Start of Data for processing

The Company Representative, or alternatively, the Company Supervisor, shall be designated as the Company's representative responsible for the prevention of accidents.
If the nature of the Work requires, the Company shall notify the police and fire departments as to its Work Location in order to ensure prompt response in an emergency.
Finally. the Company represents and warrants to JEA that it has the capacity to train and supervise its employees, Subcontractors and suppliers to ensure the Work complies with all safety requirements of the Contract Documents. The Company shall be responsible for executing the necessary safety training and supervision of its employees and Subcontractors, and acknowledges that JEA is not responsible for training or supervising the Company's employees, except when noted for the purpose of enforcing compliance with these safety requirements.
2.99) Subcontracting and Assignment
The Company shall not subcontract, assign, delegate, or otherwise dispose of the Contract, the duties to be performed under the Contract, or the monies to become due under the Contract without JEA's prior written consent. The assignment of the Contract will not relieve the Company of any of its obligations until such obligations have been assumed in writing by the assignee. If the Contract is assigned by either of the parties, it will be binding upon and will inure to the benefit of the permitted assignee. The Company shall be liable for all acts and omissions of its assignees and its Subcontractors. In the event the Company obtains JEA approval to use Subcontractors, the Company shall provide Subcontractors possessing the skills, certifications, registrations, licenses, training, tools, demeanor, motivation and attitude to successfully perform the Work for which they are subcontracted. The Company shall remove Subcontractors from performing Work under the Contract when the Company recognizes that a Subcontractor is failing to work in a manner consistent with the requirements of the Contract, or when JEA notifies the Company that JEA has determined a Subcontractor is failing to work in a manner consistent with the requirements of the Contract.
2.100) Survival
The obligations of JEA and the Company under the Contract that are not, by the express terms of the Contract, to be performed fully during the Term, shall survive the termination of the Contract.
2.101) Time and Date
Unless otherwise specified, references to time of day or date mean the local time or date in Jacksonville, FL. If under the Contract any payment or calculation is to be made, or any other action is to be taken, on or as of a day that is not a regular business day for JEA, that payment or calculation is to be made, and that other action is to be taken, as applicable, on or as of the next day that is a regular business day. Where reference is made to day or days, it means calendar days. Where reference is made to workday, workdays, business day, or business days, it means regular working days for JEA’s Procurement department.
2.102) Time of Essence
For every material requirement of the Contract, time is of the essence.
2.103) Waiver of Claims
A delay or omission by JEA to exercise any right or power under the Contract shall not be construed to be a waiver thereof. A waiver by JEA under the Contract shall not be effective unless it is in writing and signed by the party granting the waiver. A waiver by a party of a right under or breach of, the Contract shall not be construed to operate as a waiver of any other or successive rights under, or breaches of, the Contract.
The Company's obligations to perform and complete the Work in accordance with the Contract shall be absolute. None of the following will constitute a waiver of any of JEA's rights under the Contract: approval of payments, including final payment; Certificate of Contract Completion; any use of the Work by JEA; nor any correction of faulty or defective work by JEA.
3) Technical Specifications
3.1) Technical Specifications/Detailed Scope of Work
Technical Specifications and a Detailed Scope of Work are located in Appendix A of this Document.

End of Data for processing

* **What the task requires**
Return only the lines from the beginning of the material up to and including the line with "2.99) Subcontracting and Assignment", exactly as written.

* **Solution**
The Company Representative, or alternatively, the Company Supervisor, shall be designated as the Company's representative responsible for the prevention of accidents.
If the nature of the Work requires, the Company shall notify the police and fire departments as to its Work Location in order to ensure prompt response in an emergency.
Finally. the Company represents and warrants to JEA that it has the capacity to train and supervise its employees, Subcontractors and suppliers to ensure the Work complies with all safety requirements of the Contract Documents. The Company shall be responsible for executing the necessary safety training and supervision of its employees and Subcontractors, and acknowledges that JEA is not responsible for training or supervising the Company's employees, except when noted for the purpose of enforcing compliance with these safety requirements.
2.99) Subcontracting and Assignment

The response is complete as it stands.